[Source document]
Old 02-03-2012, 06:05 PM
Jonathan Nieder
 
Default Bug#620297: base: vmstat and /proc/loadavg disagree

tags 620297 + upstream
quit

Aman Gupta wrote:

> Incorrect load average:
> 2.6.32-bpo.5-amd64
> 2.6.32.55
> 2.6.32.55-620297patch
> 2.6.32.55-620297patch (nohz=off)
>
> Correct load average:
> 2.6.32.55-620297patch (CONFIG_NO_HZ=n)
>
> Since CONFIG_NO_HZ=y is default on the debian kernels, the two
> upstream patches alone are not going to be enough to fix this issue.

Thanks, Aman. So it looks like this will need more investigation.

I assume kernels from sid do not have the same bug, right? If so,
here's a quick way to narrow the problem down, if you'd like.

1. Try the upstream kernel that introduced the "Cure more NO_HZ load
average woes" fix:

cd linux
git checkout v2.6.37-rc7~13^2~5
make silentoldconfig; # reuse configuration
make deb-pkg; # optionally with -j8 or so
dpkg -i ../<name of package>
reboot

2. Hopefully it does not reproduce the problem. So try its parent:

cd linux
git checkout HEAD^
make silentoldconfig; # reuse configuration
make -j8 deb-pkg
dpkg -i ../<name of package>
reboot

Hopefully it reproduces the problem.

If so, another test to try:

cd linux
git checkout v2.6.35-rc1~521^2~16
git cherry-pick -x -s v2.6.37-rc7~13^2~5
make silentoldconfig
make -j8 deb-pkg
dpkg -i ../<name of package>
reboot

If that also works fine, the problem was introduced in backporting the
fix from 2.6.35 to 2.6.32.y --- either it has a missing prerequisite,
or there might be some small textual error.



--
To UNSUBSCRIBE, email to debian-kernel-REQUEST@lists.debian.org
with a subject of "unsubscribe". Trouble? Contact listmaster@lists.debian.org
Archive: 20120203190501.GE29532@burratino">http://lists.debian.org/20120203190501.GE29532@burratino
 
Old 02-04-2012, 05:11 PM
Aman Gupta
 
Default Bug#620297: base: vmstat and /proc/loadavg disagree

I tested the following kernels in tickless mode (CONFIG_NO_HZ=y), and
they all contain the same load average reporting issue:

2.6.37-rc5-cure-more
2.6.39.4
3.2.2
3.2.4

Lesław, can you confirm that newer kernels still surface the bug in
your environment?

Aman

On Fri, Feb 3, 2012 at 11:05 AM, Jonathan Nieder <jrnieder@gmail.com> wrote:
> tags 620297 + upstream
> quit
>
> Aman Gupta wrote:
>
>> Incorrect load average:
>> 2.6.32-bpo.5-amd64
>> 2.6.32.55
>> 2.6.32.55-620297patch
>> 2.6.32.55-620297patch (nohz=off)

[Extracted material]
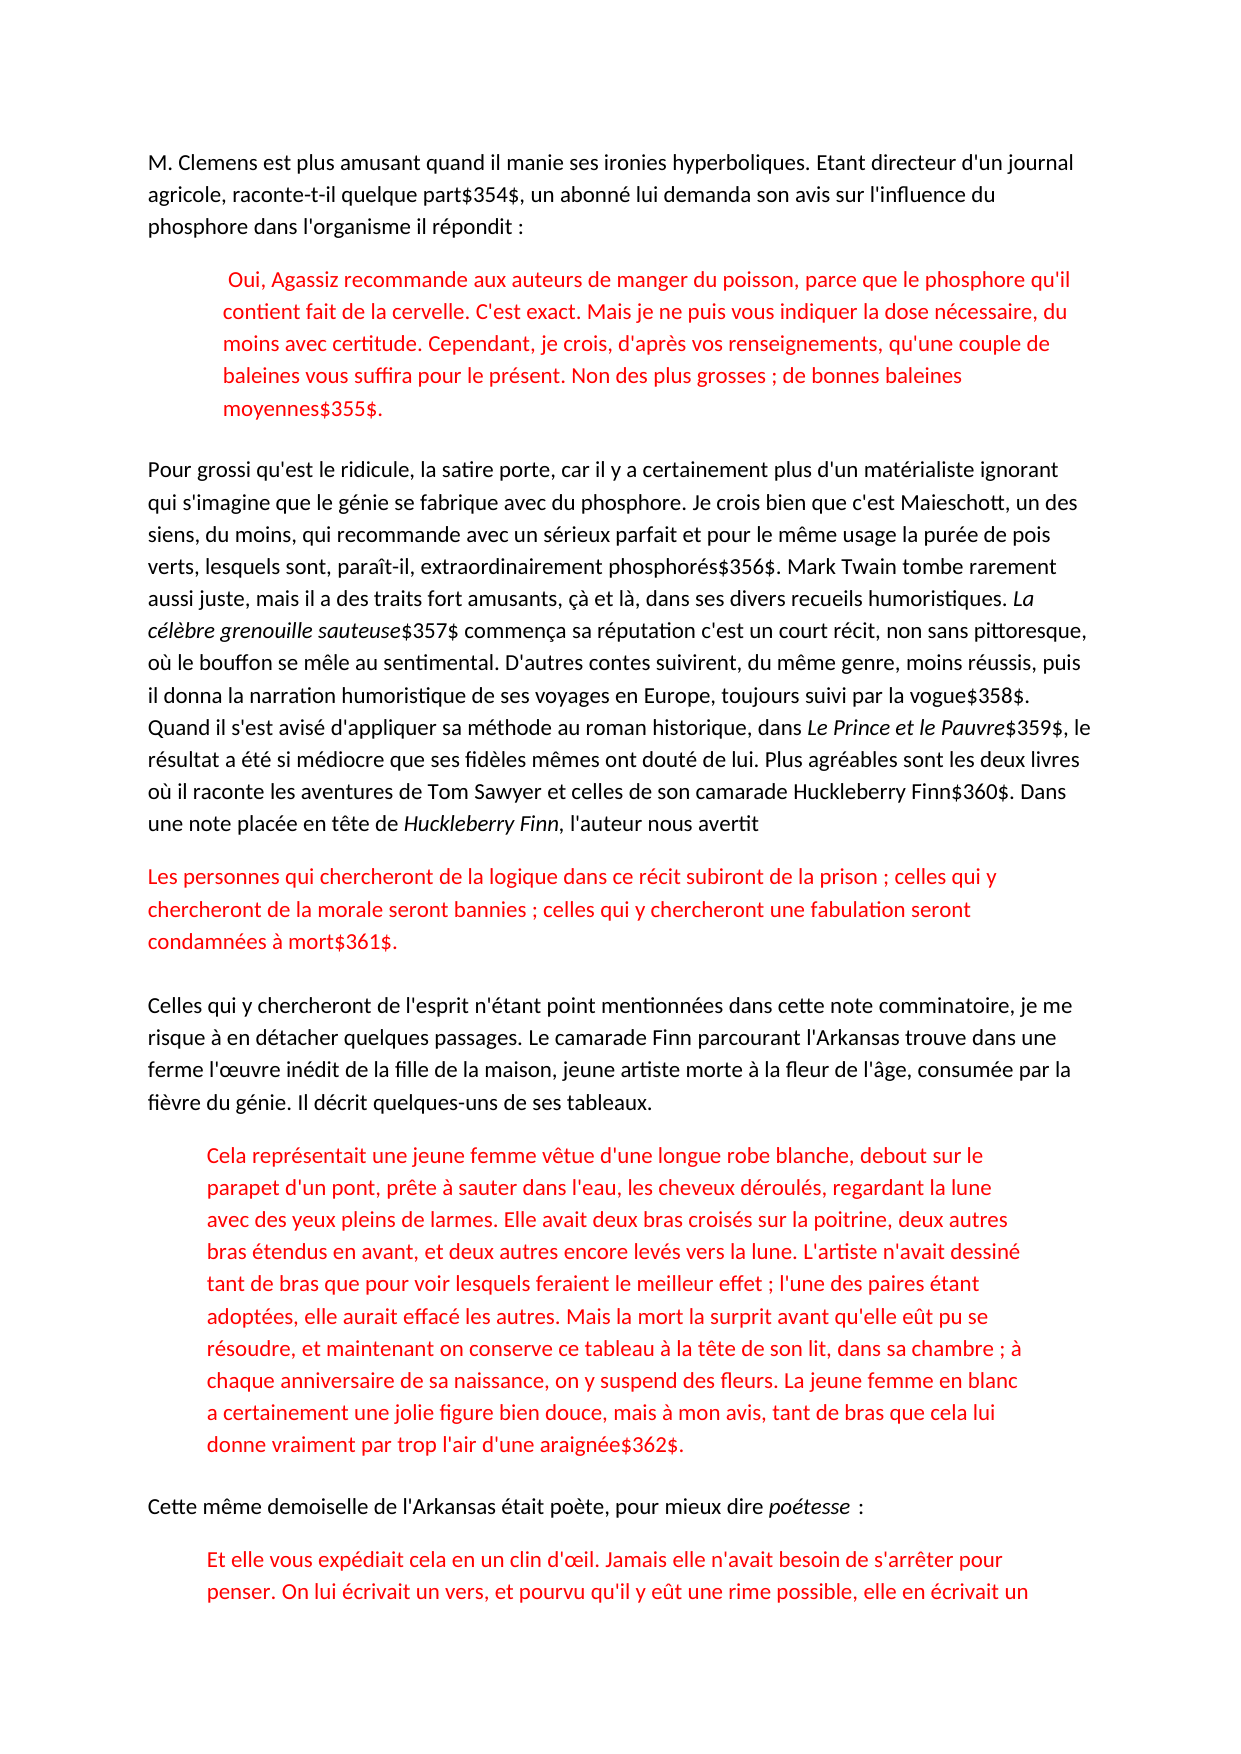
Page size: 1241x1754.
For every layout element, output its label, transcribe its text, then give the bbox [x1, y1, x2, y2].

text Celles qui y chercheront de l'esprit n'étant point mentionnées dans cette note comminatoire, je me risque à en détacher quelques passages. Le camarade Finn parcourant l'Arkansas trouve dans une ferme l'œuvre inédit de la fille de la maison, jeune artiste morte à la fleur de l'âge, consumée par la fièvre du génie. Il décrit quelques-uns de ses tableaux. [148, 991, 1093, 1116]
text Pour grossi qu'est le ridicule, la satire porte, car il y a certainement plus d'un matérialiste ignorant qui s'imagine que le génie se fabrique avec du phosphore. Je crois bien que c'est Maieschott, un des siens, du moins, qui recommande avec un sérieux parfait et pour le même usage la purée de pois verts, lesquels sont, paraît-il, extraordinairement phosphorés$356$. Mark Twain tombe rarement aussi juste, mais il a des traits fort amusants, çà et là, dans ses divers recueils humoristiques. La célèbre grenouille sauteuse$357$ commença sa réputation c'est un court récit, non sans pittoresque, où le bouffon se mêle au sentimental. D'autres contes suivirent, du même genre, moins réussis, puis il donna la narration humoristique de ses voyages en Europe, toujours suivi par la vogue$358$. Quand il s'est avisé d'appliquer sa méthode au roman historique, dans Le Prince et le Pauvre$359$, le résultat a été si médiocre que ses fidèles mêmes ont douté de lui. Plus agréables sont les deux livres où il raconte les aventures de Tom Sawyer et celles de son camarade Huckleberry Finn$360$. Dans une note placée en tête de Huckleberry Finn, l'auteur nous avertit [148, 455, 1093, 837]
text Cette même demoiselle de l'Arkansas était poète, pour mieux dire poétesse : [148, 1492, 1093, 1520]
text Les personnes qui chercheront de la logique dans ce récit subiront de la prison ; celles qui y chercheront de la morale seront bannies ; celles qui y chercheront une fabulation seront condamnées à mort$361$. [148, 862, 1093, 955]
list Oui, Agassiz recommande aux auteurs de manger du poisson, parce que le phosphore qu'il contient fait de la cervelle. C'est exact. Mais je ne puis vous indiquer la dose nécessaire, du moins avec certitude. Cependant, je crois, d'après vos renseignements, qu'une couple de baleines vous suffira pour le présent. Non des plus grosses ; de bonnes baleines moyennes$355$. [185, 265, 1093, 422]
text M. Clemens est plus amusant quand il manie ses ironies hyperboliques. Etant directeur d'un journal agricole, raconte-t-il quelque part$354$, un abonné lui demanda son avis sur l'influence du phosphore dans l'organisme il répondit : [148, 148, 1093, 240]
text Et elle vous expédiait cela en un clin d'œil. Jamais elle n'avait besoin de s'arrêter pour penser. On lui écrivait un vers, et pourvu qu'il y eût une rime possible, elle en écrivait un [207, 1545, 1033, 1605]
text Cela représentait une jeune femme vêtue d'une longue robe blanche, debout sur le parapet d'un pont, prête à sauter dans l'eau, les cheveux déroulés, regardant la lune avec des yeux pleins de larmes. Elle avait deux bras croisés sur la poitrine, deux autres bras étendus en avant, et deux autres encore levés vers la lune. L'artiste n'avait dessiné tant de bras que pour voir lesquels feraient le meilleur effet ; l'une des paires étant adoptées, elle aurait effacé les autres. Mais la mort la surprit avant qu'elle eût pu se résoudre, et maintenant on conserve ce tableau à la tête de son lit, dans sa chambre ; à chaque anniversaire de sa naissance, on y suspend des fleurs. La jeune femme en blanc a certainement une jolie figure bien douce, mais à mon avis, tant de bras que cela lui donne vraiment par trop l'air d'une araignée$362$. [207, 1141, 1033, 1458]
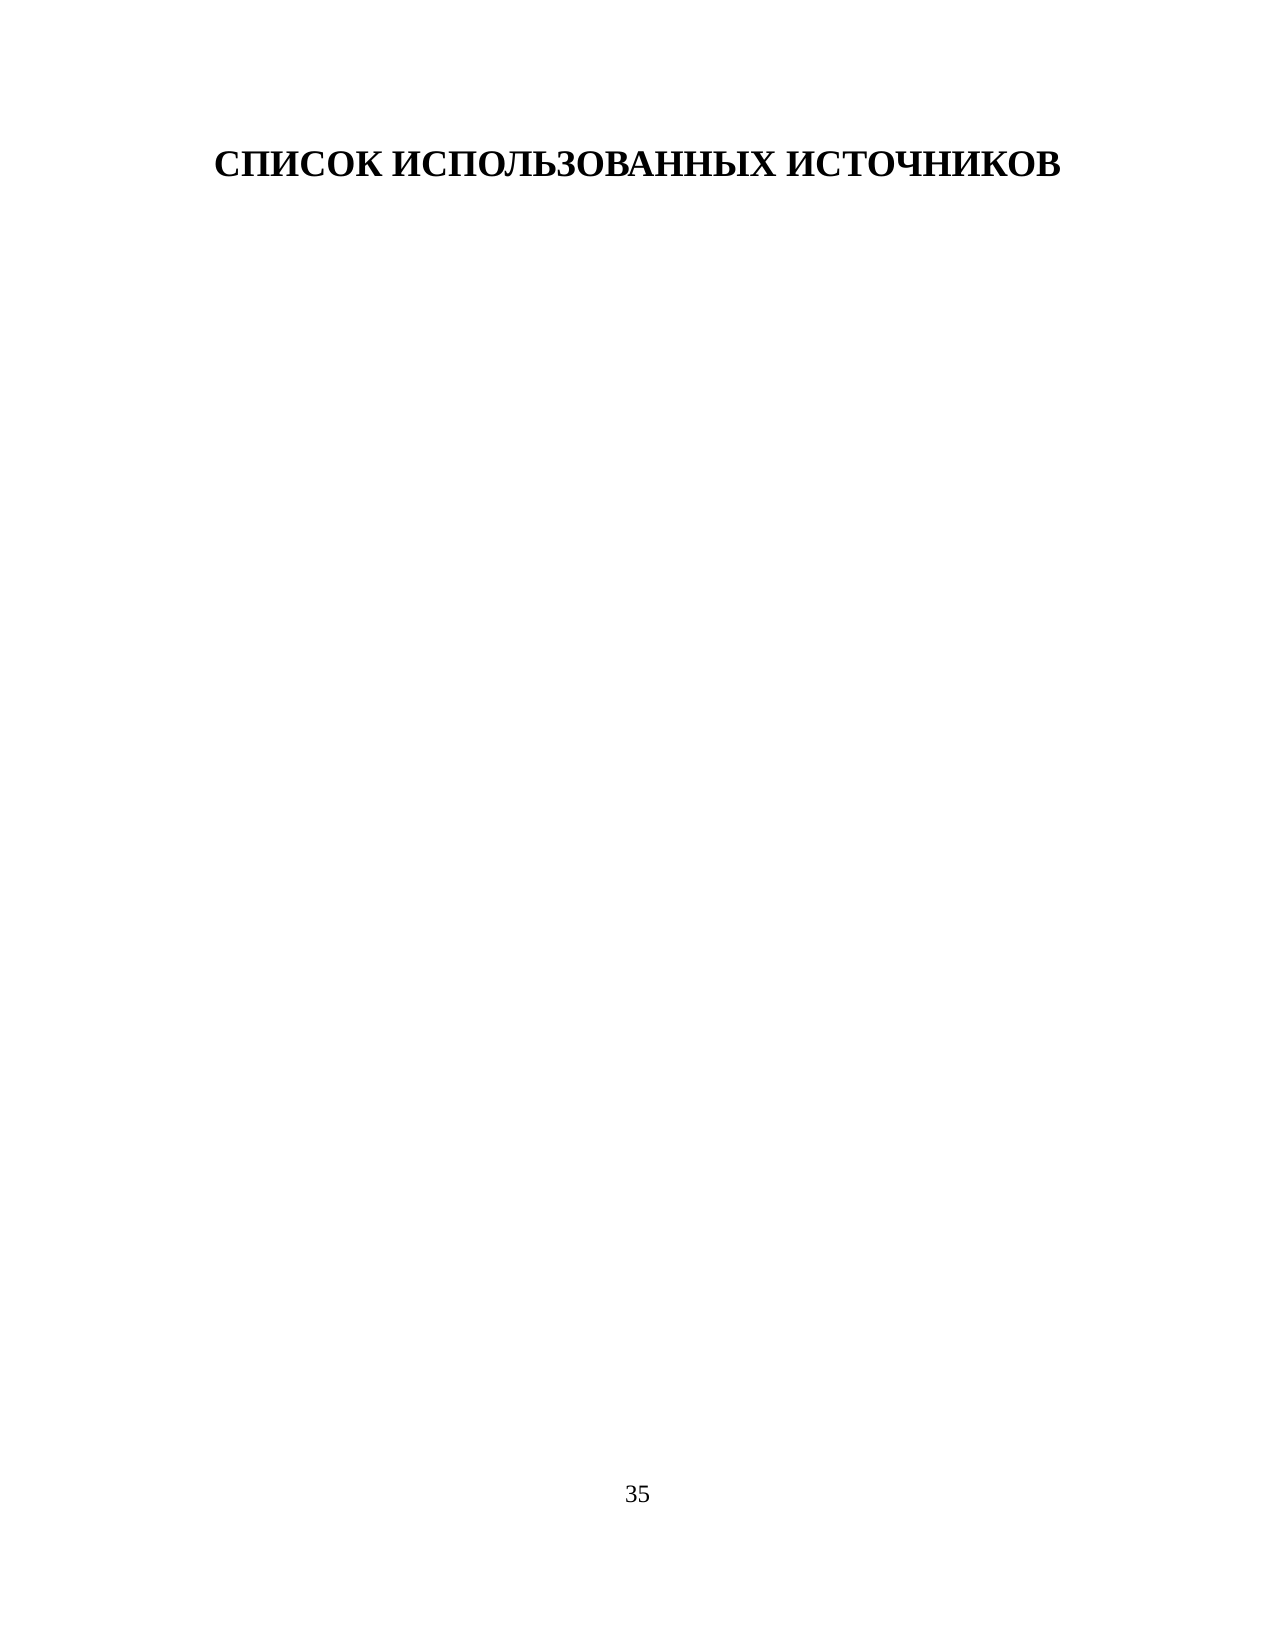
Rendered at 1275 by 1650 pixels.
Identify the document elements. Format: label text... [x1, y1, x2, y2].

subtitle СПИСОК ИСПОЛЬЗОВАННЫХ ИСТОЧНИКОВ [118, 142, 1157, 185]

[Work to do] Reproduce verbatim the passage of the Debian bug thread that runs from "Thanks, Aman. So" to "if you'd like.".

[Solution to this exercise]
Thanks, Aman. So it looks like this will need more investigation.

I assume kernels from sid do not have the same bug, right? If so,
here's a quick way to narrow the problem down, if you'd like.